__What the task asks__: The entries are to be reproduced verbatim, and their pictures left out.

** Opening Supplied material block **

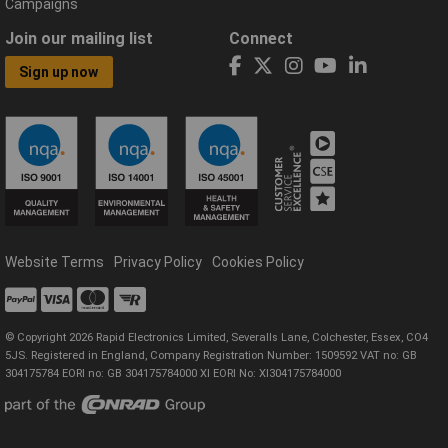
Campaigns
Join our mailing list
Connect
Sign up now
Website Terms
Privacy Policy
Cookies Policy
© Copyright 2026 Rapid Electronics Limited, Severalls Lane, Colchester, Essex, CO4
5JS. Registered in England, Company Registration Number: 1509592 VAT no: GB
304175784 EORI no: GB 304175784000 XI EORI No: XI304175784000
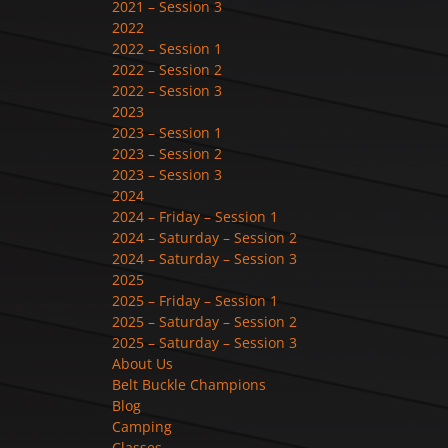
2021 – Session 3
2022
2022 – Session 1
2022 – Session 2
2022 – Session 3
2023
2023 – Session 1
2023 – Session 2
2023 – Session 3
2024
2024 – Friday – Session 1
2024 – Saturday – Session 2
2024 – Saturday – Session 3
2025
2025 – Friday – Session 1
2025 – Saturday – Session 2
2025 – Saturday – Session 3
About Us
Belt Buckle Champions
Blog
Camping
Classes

** Closing Supplied material block **

__Task answer__:
Campaigns
Join our mailing list
Connect
Sign up now
Website Terms
Privacy Policy
Cookies Policy
© Copyright 2026 Rapid Electronics Limited, Severalls Lane, Colchester, Essex, CO4
5JS. Registered in England, Company Registration Number: 1509592 VAT no: GB
304175784 EORI no: GB 304175784000 XI EORI No: XI304175784000
2021 – Session 3
2022
2022 – Session 1
2022 – Session 2
2022 – Session 3
2023
2023 – Session 1
2023 – Session 2
2023 – Session 3
2024
2024 – Friday – Session 1
2024 – Saturday – Session 2
2024 – Saturday – Session 3
2025
2025 – Friday – Session 1
2025 – Saturday – Session 2
2025 – Saturday – Session 3
About Us
Belt Buckle Champions
Blog
Camping
Classes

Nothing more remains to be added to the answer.